Start of Exercise data

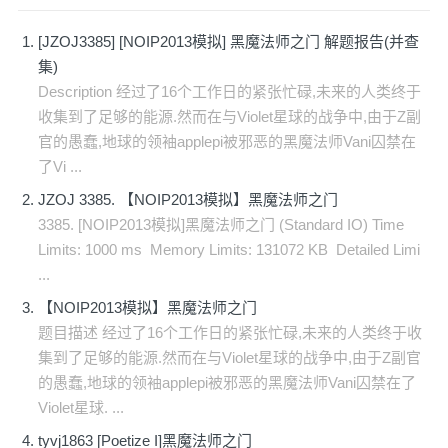
[JZOJ3385] [NOIP2013模拟] 黑魔法师之门 解题报告(并查
集)
Description 经过了16个工作日的紧张忙碌,未来的人类终于
收集到了足够的能源.然而在与Violet星球的战争中,由于Z副
官的愚蠢,地球的领袖applepi被邪恶的黑魔法师Vani囚禁在
了Vi ...
JZOJ 3385. 【NOIP2013模拟】黑魔法师之门
3385. [NOIP2013模拟]黑魔法师之门 (Standard IO) Time
Limits: 1000 ms Memory Limits: 131072 KB Detailed Limi
...
【NOIP2013模拟】黑魔法师之门
题目描述 经过了16个工作日的紧张忙碌,未来的人类终于收
集到了足够的能源.然而在与Violet星球的战争中,由于Z副官
的愚蠢,地球的领袖applepi被邪恶的黑魔法师Vani囚禁在了
Violet星球. ...
tyvj1863 [Poetize I]黑魔法师之门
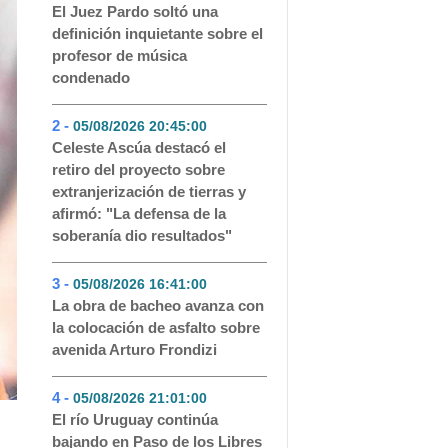
El Juez Pardo soltó una
definición inquietante sobre el
profesor de música
condenado
2 -
05/08/2026 20:45:00
- 222
Celeste Ascúa destacó el
retiro del proyecto sobre
extranjerización de tierras y
afirmó: "La defensa de la
soberanía dio resultados"
3 -
05/08/2026 16:41:00
- 143
La obra de bacheo avanza con
la colocación de asfalto sobre
avenida Arturo Frondizi
4 -
05/08/2026 21:01:00
- 98
El río Uruguay continúa
bajando en Paso de los Libres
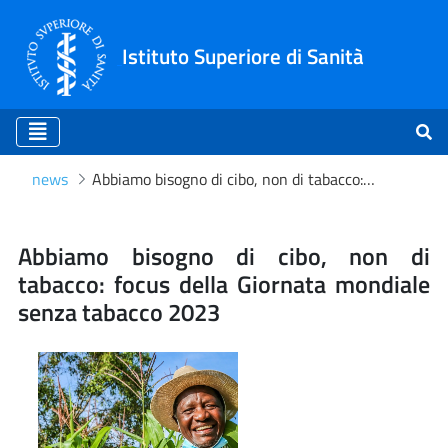
Istituto Superiore di Sanità
news
Abbiamo bisogno di cibo, non di tabacco: focus della Giornata mondiale senza tabacco 2023
Abbiamo bisogno di cibo, n
Abbiamo bisogno di cibo, non di
tabacco: focus della Giornata mondiale
senza tabacco 2023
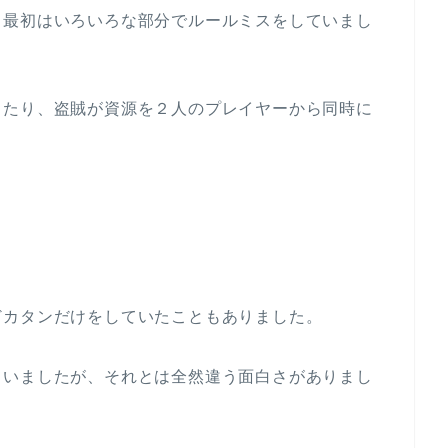
、最初はいろいろな部分でルールミスをしていまし
ったり、盗賊が資源を２人のプレイヤーから同時に
どカタンだけをしていたこともありました。
ていましたが、それとは全然違う面白さがありまし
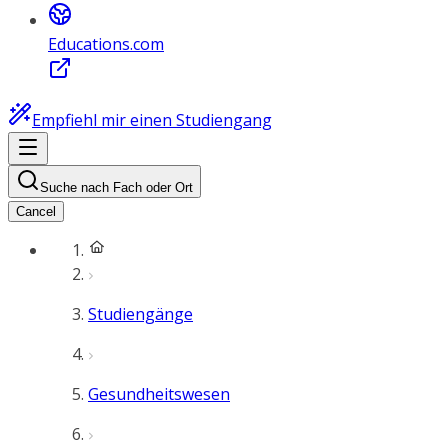
Educations.com
Empfiehl mir einen Studiengang
Suche nach Fach oder Ort
Cancel
Studiengänge
Gesundheitswesen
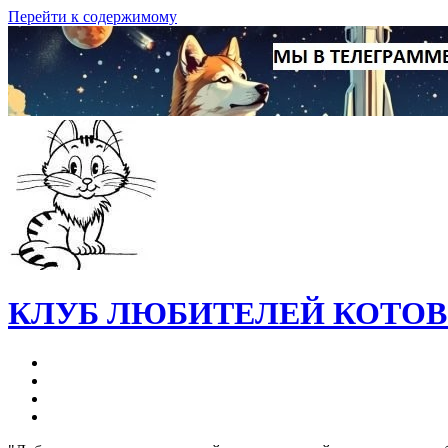
Перейти к содержимому
КЛУБ ЛЮБИТЕЛЕЙ КОТОВ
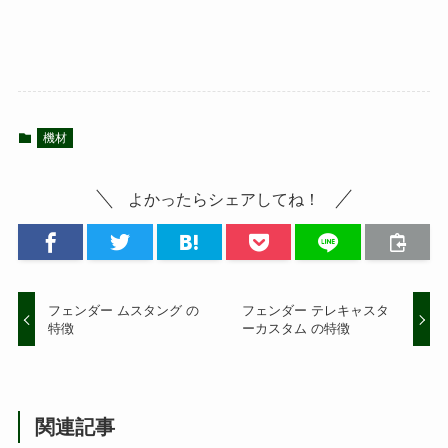
機材
よかったらシェアしてね！
フェンダー ムスタング の
フェンダー テレキャスタ
特徴
ーカスタム の特徴
関連記事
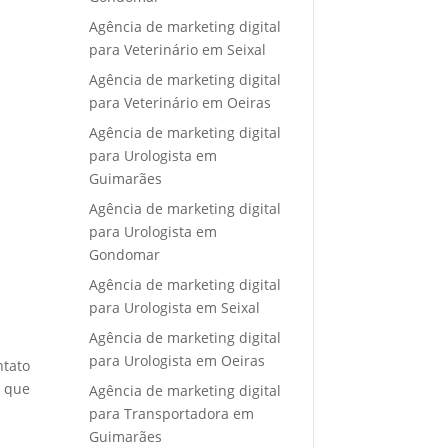
Agência de marketing digital
para Veterinário em Seixal
Agência de marketing digital
para Veterinário em Oeiras
Agência de marketing digital
para Urologista em
Guimarães
Agência de marketing digital
para Urologista em
Gondomar
Agência de marketing digital
para Urologista em Seixal
Agência de marketing digital
para Urologista em Oeiras
ntato
e que
Agência de marketing digital
para Transportadora em
Guimarães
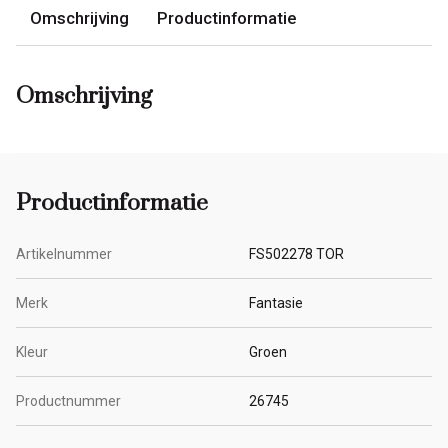
Omschrijving
Productinformatie
Omschrijving
Productinformatie
Artikelnummer
FS502278 TOR
Merk
Fantasie
Kleur
Groen
Productnummer
26745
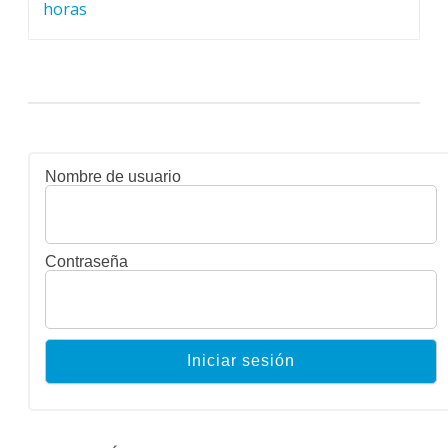
entradas
horas
Nombre de usuario
Contraseña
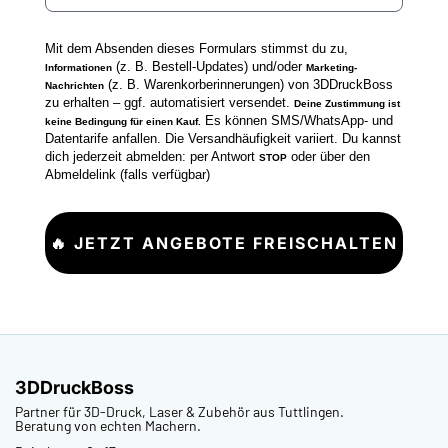
Mit dem Absenden dieses Formulars stimmst du zu,
(z. B. Bestell-Updates) und/oder
Informationen
Marketing-
(z. B. Warenkorberinnerungen) von 3DDruckBoss
Nachrichten
zu erhalten – ggf. automatisiert versendet.
Deine Zustimmung ist
Es können SMS/WhatsApp- und
keine Bedingung für einen Kauf.
Datentarife anfallen. Die Versandhäufigkeit variiert. Du kannst
dich jederzeit abmelden: per Antwort
oder über den
STOP
Abmeldelink (falls verfügbar)
🔥 JETZT ANGEBOTE FREISCHALTEN
3DDruckBoss
Partner für 3D-Druck, Laser & Zubehör aus Tuttlingen.
Beratung von echten Machern.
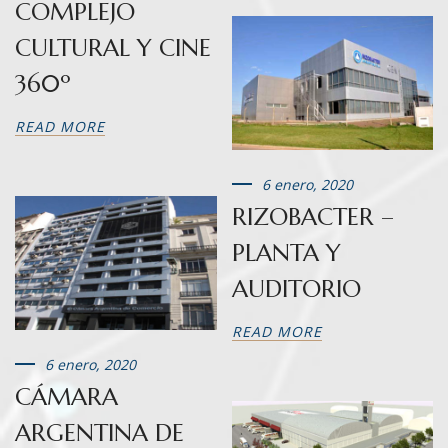
COMPLEJO
CULTURAL Y CINE
360º
READ MORE
6 enero, 2020
RIZOBACTER –
PLANTA Y
AUDITORIO
READ MORE
6 enero, 2020
CÁMARA
ARGENTINA DE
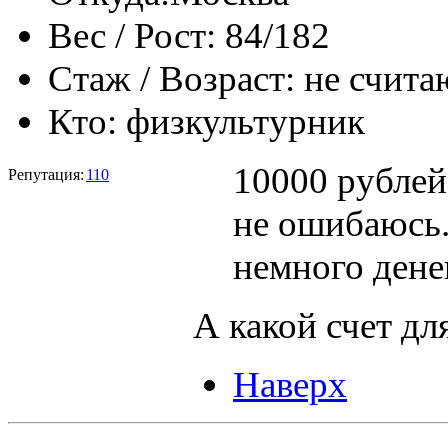
Вес / Рост:
84/182
Стаж / Возраст:
не счита
Кто:
физкультурник
10000 рублей
Репутация:
110
не ошибаюсь.
немного денег
А какой счет дл
Наверх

End of Exercise data

## Work required
Would you print all of the entries exactly, omitting any image?

## Solution to this problem
[JZOJ3385] [NOIP2013模拟] 黑魔法师之门 解题报告(并查
集)
Description 经过了16个工作日的紧张忙碌,未来的人类终于
收集到了足够的能源.然而在与Violet星球的战争中,由于Z副
官的愚蠢,地球的领袖applepi被邪恶的黑魔法师Vani囚禁在
了Vi ...
JZOJ 3385. 【NOIP2013模拟】黑魔法师之门
3385. [NOIP2013模拟]黑魔法师之门 (Standard IO) Time
Limits: 1000 ms Memory Limits: 131072 KB Detailed Limi
...
【NOIP2013模拟】黑魔法师之门
题目描述 经过了16个工作日的紧张忙碌,未来的人类终于收
集到了足够的能源.然而在与Violet星球的战争中,由于Z副官
的愚蠢,地球的领袖applepi被邪恶的黑魔法师Vani囚禁在了
Violet星球. ...
tyvj1863 [Poetize I]黑魔法师之门
El Juez Pardo soltó una
definición inquietante sobre el
profesor de música
condenado
2 -
05/08/2026 20:45:00
- 222
Celeste Ascúa destacó el
retiro del proyecto sobre
extranjerización de tierras y
afirmó: "La defensa de la
soberanía dio resultados"
3 -
05/08/2026 16:41:00
- 143
La obra de bacheo avanza con
la colocación de asfalto sobre
avenida Arturo Frondizi
4 -
05/08/2026 21:01:00
- 98
El río Uruguay continúa
bajando en Paso de los Libres
Istituto Superiore di Sanità
news
Abbiamo bisogno di cibo, non di tabacco: focus della Giornata mondiale senza tabacco 2023
Abbiamo bisogno di cibo, n
Abbiamo bisogno di cibo, non di
tabacco: focus della Giornata mondiale
senza tabacco 2023
、最初はいろいろな部分でルールミスをしていまし
ったり、盗賊が資源を２人のプレイヤーから同時に
どカタンだけをしていたこともありました。
ていましたが、それとは全然違う面白さがありまし
Educations.com
Empfiehl mir einen Studiengang
Suche nach Fach oder Ort
Cancel
Studiengänge
Gesundheitswesen
Перейти к содержимому
КЛУБ ЛЮБИТЕЛЕЙ КОТОВ
機材
よかったらシェアしてね！
フェンダー ムスタング の
フェンダー テレキャスタ
特徴
ーカスタム の特徴
関連記事
Agência de marketing digital
para Veterinário em Seixal
Agência de marketing digital
para Veterinário em Oeiras
Agência de marketing digital
para Urologista em
Guimarães
Agência de marketing digital
para Urologista em
Gondomar
Agência de marketing digital
para Urologista em Seixal
Agência de marketing digital
para Urologista em Oeiras
ntato
e que
Agência de marketing digital
para Transportadora em
Guimarães
Omschrijving
Productinformatie
Omschrijving
Productinformatie
Artikelnummer
FS502278 TOR
Merk
Fantasie
Kleur
Groen
Productnummer
26745
entradas
horas
Nombre de usuario
Contraseña
Mit dem Absenden dieses Formulars stimmst du zu,
(z. B. Bestell-Updates) und/oder
Informationen
Marketing-
(z. B. Warenkorberinnerungen) von 3DDruckBoss
Nachrichten
zu erhalten – ggf. automatisiert versendet.
Deine Zustimmung ist
Es können SMS/WhatsApp- und
keine Bedingung für einen Kauf.
Datentarife anfallen. Die Versandhäufigkeit variiert. Du kannst
dich jederzeit abmelden: per Antwort
oder über den
STOP
Abmeldelink (falls verfügbar)
🔥 JETZT ANGEBOTE FREISCHALTEN
3DDruckBoss
Partner für 3D-Druck, Laser & Zubehör aus Tuttlingen.
Beratung von echten Machern.
COMPLEJO
CULTURAL Y CINE
360º
READ MORE
6 enero, 2020
RIZOBACTER –
PLANTA Y
AUDITORIO
READ MORE
6 enero, 2020
CÁMARA
ARGENTINA DE
Вес / Рост:
84/182
Стаж / Возраст:
не счита
Кто:
физкультурник
10000 рублей
Репутация:
110
не ошибаюсь.
немного денег
А какой счет дл
Наверх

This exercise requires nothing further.